Where are you from originally and how long have you lived in Jacksonville?
I was born in Texas and spent my early years in the suburbs of Dallas. But, I really grew up when I lived in New York City. We [my family and I] moved to Jacksonville in the summer of 2010, so we have been here seven years now. Before moving to Jacksonville, I lived in SC, NY, OK, and TX.
How and when did you become interested in creating art?
My first exposure to art was in public school. I still remember an elementary school field trip to the Dallas Museum of Art, when I first saw a Giacometti sculpture. I was amazed by the shape, texture, and height of the figure. Thankfully, I had a dedicated and demanding high school art teacher who encouraged me to work hard and to challenge myself. I enjoyed exploring materials and discovering what I could do with them.
Where do you find inspiration for your work?
Inspiration comes from what I see around me: nature, colors, people, and from life experiences such as having children, and having a new baby when grieving the death of my mother and grandmother. The portrait and human figure are intriguing.
What kind of themes do you explore?
The circle of life is a particularly compelling theme with my simultaneous experience of grief and new motherhood. One of the expressions of this is looking at family dynamics and how we experience each other in this process. My desire is to recognize all of my experience: the light and the dark.
You have quite a bit of teaching experience, how have these experiences shaped your art practice?

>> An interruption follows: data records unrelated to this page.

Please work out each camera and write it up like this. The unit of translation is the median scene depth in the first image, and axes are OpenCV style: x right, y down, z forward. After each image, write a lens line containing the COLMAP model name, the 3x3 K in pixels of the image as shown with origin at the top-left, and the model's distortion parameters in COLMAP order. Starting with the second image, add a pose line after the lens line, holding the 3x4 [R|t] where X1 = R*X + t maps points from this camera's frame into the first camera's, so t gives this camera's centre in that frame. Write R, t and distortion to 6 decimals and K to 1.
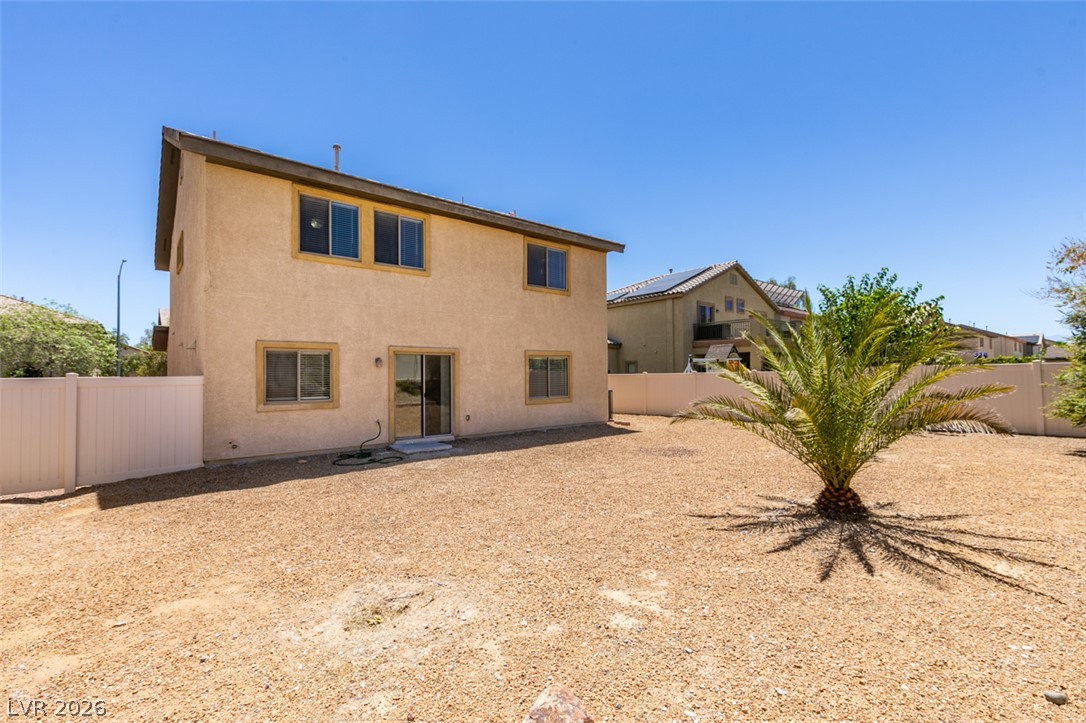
lens RADIAL K [[479.3, 0, 541.9], [0, 479.3, 362.2], [0, 0, 1]] dist [0.000780, 0.000014]
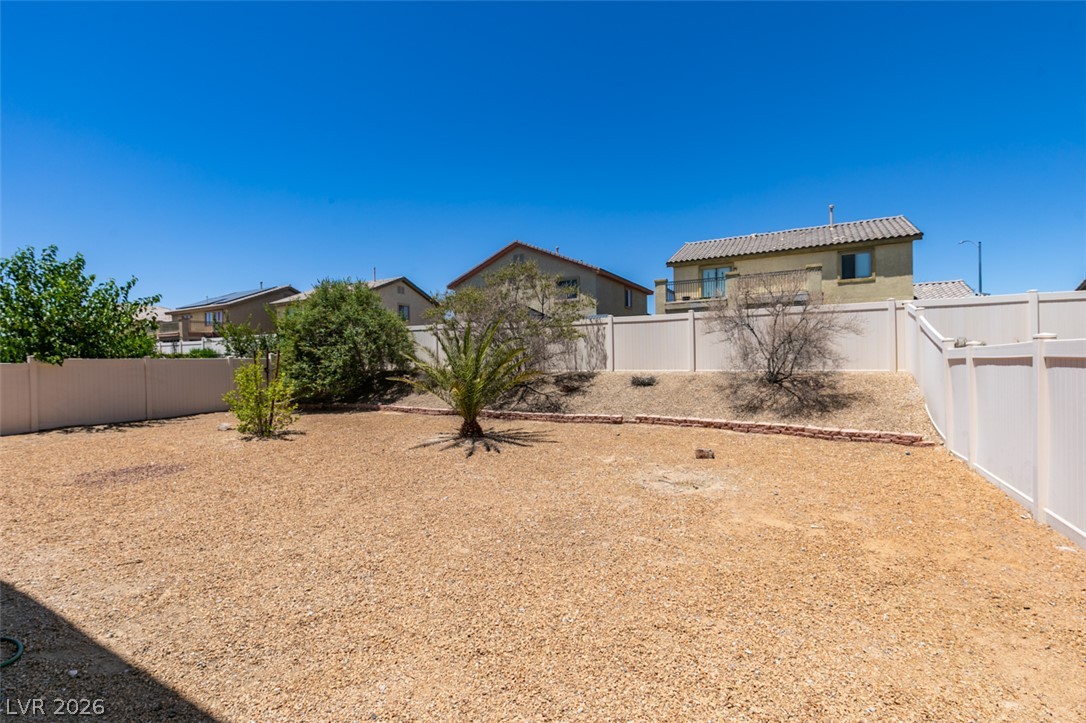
lens RADIAL K [[479.3, 0, 541.9], [0, 479.3, 362.2], [0, 0, 1]] dist [0.000780, 0.000014]
pose [[-0.340349, 0.008914, 0.940257, -0.511203], [-0.007936, 0.999892, -0.012352, 0.021374], [-0.940266, -0.011665, -0.340242, 0.586546]]
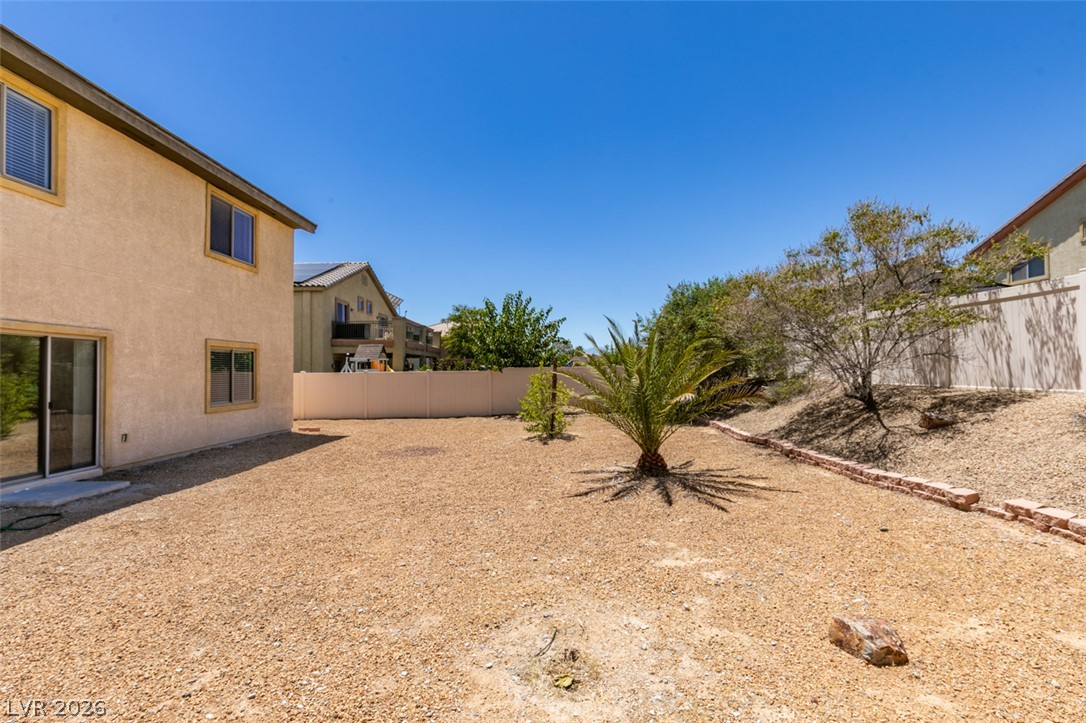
lens RADIAL K [[479.3, 0, 541.9], [0, 479.3, 362.2], [0, 0, 1]] dist [0.000780, 0.000014]
pose [[0.661750, 0.021752, 0.749409, -0.258194], [-0.018822, 0.999746, -0.012398, 0.010631], [-0.749488, -0.005901, 0.661992, 0.140426]]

My favorite part of teaching is that moment of achievement when a student discovers a new skill or outcome that she/he never knew was possible. This discovery is also a wonderful part of the creative process in my studio work. The creative process is a powerful way to reconcile our experience. It was a privilege to facilitate a memorial art project for families who experienced miscarriage. And, I created a cast iron sculpture as a memorial to honor my grandmother.